Least developed countries (LDCs) face structural barriers that make them highly vulnerable to environmental and economic shocks. They confront land degradation, deforestation, biodiversity loss, and water insecurity, all magnified by climate change and fragile governance.
For more than 25 years, GEF has invested $4.68 billion to help LDCs address these challenges, yet sustaining results remains difficult. This strategic country cluster evaluation examines both the determinants of sustainability and the relevance of GEF support to LDCs’ priorities.

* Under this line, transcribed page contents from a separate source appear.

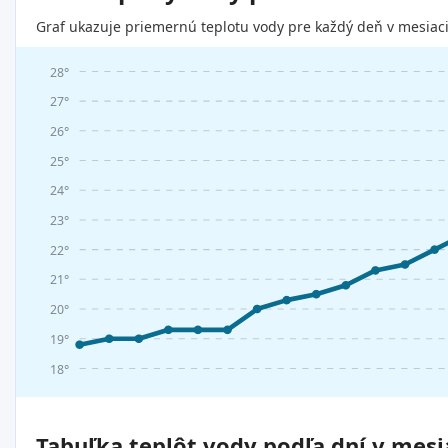
Graf ukazuje priemernú teplotu vody pre každý deň v mesiaci
28°
27°
26°
25°
24°
23°
22°
21°
20°
19°
18°
Tabuľka teplôt vody podľa dní v mesi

Profitable income-generating activities play a vital role in the sustainability of outcomes in LDCs.
Evaluation overview
- Key barriers include weak financial sustainability, fragile contexts that disrupt delivery, limited climate resilience in non-adaptation projects, and insufficient attention to land and resource rights.

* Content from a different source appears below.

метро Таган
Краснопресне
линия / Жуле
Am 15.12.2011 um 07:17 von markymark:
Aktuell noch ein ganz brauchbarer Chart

- Projects were most effective when they integrated adaptation measures, supported income-generating activities that reinforced environmental management, and incorporated gender considerations. These features strengthened local ownership and, in some cases, led to outcomes improving after completion.
- The report recommends designing projects with long-term financial and institutional arrangements, embedding climate resilience across all focal areas, and leveraging the expanded GEF partnership to strengthen support for LDCs, including small island developing states.
Methodology
The evaluation covers 1,435 projects in 47 LDCs, using portfolio review, geospatial analysis, and 12 country case studies, with cross-cutting attention to gender, resilience, and fragile contexts.